O que fazer » Por favor, reproduza sem alterações o trecho do texto sobre a China e a nova Guerra Fria Econômica começando em "Em outros termos, não" e terminando em "nas dimensões imaginadas.".

Em outros termos, não é possível analisar a nova Guerra Fria Econômica ficando prisioneiro dos mesmos esquemas mentais da velha Guerra Fria geopolítica, o que é o que parece estar acontecendo com os estrategistas do Pentágono e com um número considerável de analistas políticos contemporâneos (mas ainda raciocinando com base em antigos cenários, que não mais vão se reproduzir na atual fase das relações internacionais contemporâneas). Esses estrategistas anacrônicos, mais especializados em desperdiçar os recursos da coletividade do que em analisar as reais ameaças ao seu país, elegeram a China como o grande contendor da atual fase da política mundial, o que representa um erro monumental em termos de alocações orçamentárias e de disposições táticas sobre o terreno, ademais de investimentos exagerados em novos meios de combate que provavelmente nunca serão usados nas dimensões imaginadas.
A China é um império emergente, mas com imensas deficiências internas, o que os novos mandarins do regime comunista buscam remediar mediante uma estratégia de desenvolvimento econômico extensivo e intensivo, a única maneira de conferir alguma aparência de legitimidade a um sistema de dominação política de caráter despótico, mas profundamente nacionalista e basicamente defensivo, não ofensivo externamente. A projeção militar em curso no novo Império do Meio se destina, essencialmente, a garantir o aprovisionamento da população chinesa em alimentos e em energia, e a sua base industrial em matérias primas e outros insumos necessários ao funcionamento contínuo de um imenso aparato produtivo aparentemente imbatível no plano da concorrência internacional (mas apenas temporariamente).
As bases que a China constrói nos mares que ela considera como seus (a Leste e mais ao Sul de suas águas), assim como margeando o Índico e o Atlântico Sul, numa miríade de países da Ásia do Sul e do continente africano, se destinam precisamente a garantir a livre circulação de sua frota comercial nacional e de todos os demais navios participando desse abastecimento e dessas rotas comerciais que estão na base de sua ascensão irresistível para a prosperidade e a modernidade tecnológica. Essas bases são uma espécie de bem público que deveriam supostamente servir, igualmente, aos interesses brasileiros nessas mesmas regiões, uma vez que a segurança e os postos avançados que são construídos pelos chineses – bem como os portos, ferrovias e outras infraestruturas materiais e de comunicações – em todos esses países devem aumentar os fluxos comerciais de todos os participantes da economia global, uma inserção à qual o Brasil relutantemente busca se adaptar da forma mais lenta possível.

Material fornecido »
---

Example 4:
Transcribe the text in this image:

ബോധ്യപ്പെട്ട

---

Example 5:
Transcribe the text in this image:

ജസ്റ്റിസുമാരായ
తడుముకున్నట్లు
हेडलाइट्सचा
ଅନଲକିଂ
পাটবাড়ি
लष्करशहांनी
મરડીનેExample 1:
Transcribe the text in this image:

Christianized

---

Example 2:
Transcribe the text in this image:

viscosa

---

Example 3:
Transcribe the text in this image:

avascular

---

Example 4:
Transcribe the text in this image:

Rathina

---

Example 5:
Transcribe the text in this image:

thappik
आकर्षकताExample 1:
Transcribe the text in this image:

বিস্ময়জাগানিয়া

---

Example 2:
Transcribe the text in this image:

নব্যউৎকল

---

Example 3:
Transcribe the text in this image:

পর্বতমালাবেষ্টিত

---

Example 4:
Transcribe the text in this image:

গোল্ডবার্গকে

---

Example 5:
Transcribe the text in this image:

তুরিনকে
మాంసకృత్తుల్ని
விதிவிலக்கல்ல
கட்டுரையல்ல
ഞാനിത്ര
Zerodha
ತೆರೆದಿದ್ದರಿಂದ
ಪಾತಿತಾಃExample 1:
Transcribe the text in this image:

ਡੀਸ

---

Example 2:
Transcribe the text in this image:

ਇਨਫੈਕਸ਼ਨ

* * *

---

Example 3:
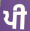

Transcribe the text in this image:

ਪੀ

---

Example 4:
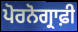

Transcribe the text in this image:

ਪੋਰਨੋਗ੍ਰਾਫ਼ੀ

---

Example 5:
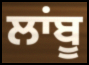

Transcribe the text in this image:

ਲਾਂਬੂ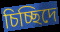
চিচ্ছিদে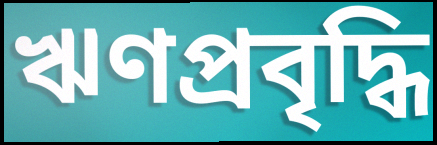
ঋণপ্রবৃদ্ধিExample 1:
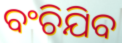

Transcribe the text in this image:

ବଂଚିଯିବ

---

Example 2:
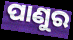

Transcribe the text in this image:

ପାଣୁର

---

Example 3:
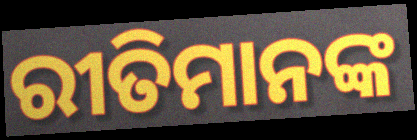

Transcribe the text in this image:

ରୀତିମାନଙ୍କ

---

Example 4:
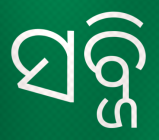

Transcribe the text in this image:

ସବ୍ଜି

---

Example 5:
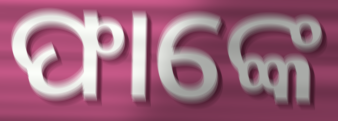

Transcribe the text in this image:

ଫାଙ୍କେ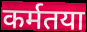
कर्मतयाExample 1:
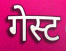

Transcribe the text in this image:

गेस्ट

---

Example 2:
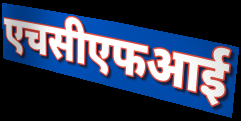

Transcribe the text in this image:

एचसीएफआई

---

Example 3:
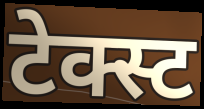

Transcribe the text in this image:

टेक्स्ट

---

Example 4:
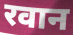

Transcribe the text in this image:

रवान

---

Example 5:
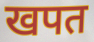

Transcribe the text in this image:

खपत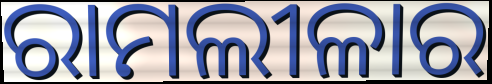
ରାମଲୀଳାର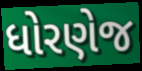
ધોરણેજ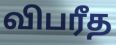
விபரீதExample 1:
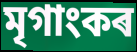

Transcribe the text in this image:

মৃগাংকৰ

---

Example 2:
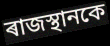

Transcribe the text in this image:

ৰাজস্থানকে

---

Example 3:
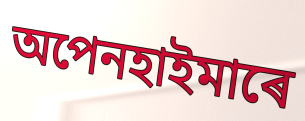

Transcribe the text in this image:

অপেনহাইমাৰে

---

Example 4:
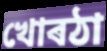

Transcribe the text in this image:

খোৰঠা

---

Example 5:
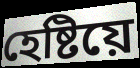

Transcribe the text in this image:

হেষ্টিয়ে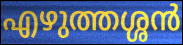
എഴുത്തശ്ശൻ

Exercício resolvido »
Em outros termos, não é possível analisar a nova Guerra Fria Econômica ficando prisioneiro dos mesmos esquemas mentais da velha Guerra Fria geopolítica, o que é o que parece estar acontecendo com os estrategistas do Pentágono e com um número considerável de analistas políticos contemporâneos (mas ainda raciocinando com base em antigos cenários, que não mais vão se reproduzir na atual fase das relações internacionais contemporâneas). Esses estrategistas anacrônicos, mais especializados em desperdiçar os recursos da coletividade do que em analisar as reais ameaças ao seu país, elegeram a China como o grande contendor da atual fase da política mundial, o que representa um erro monumental em termos de alocações orçamentárias e de disposições táticas sobre o terreno, ademais de investimentos exagerados em novos meios de combate que provavelmente nunca serão usados nas dimensões imaginadas.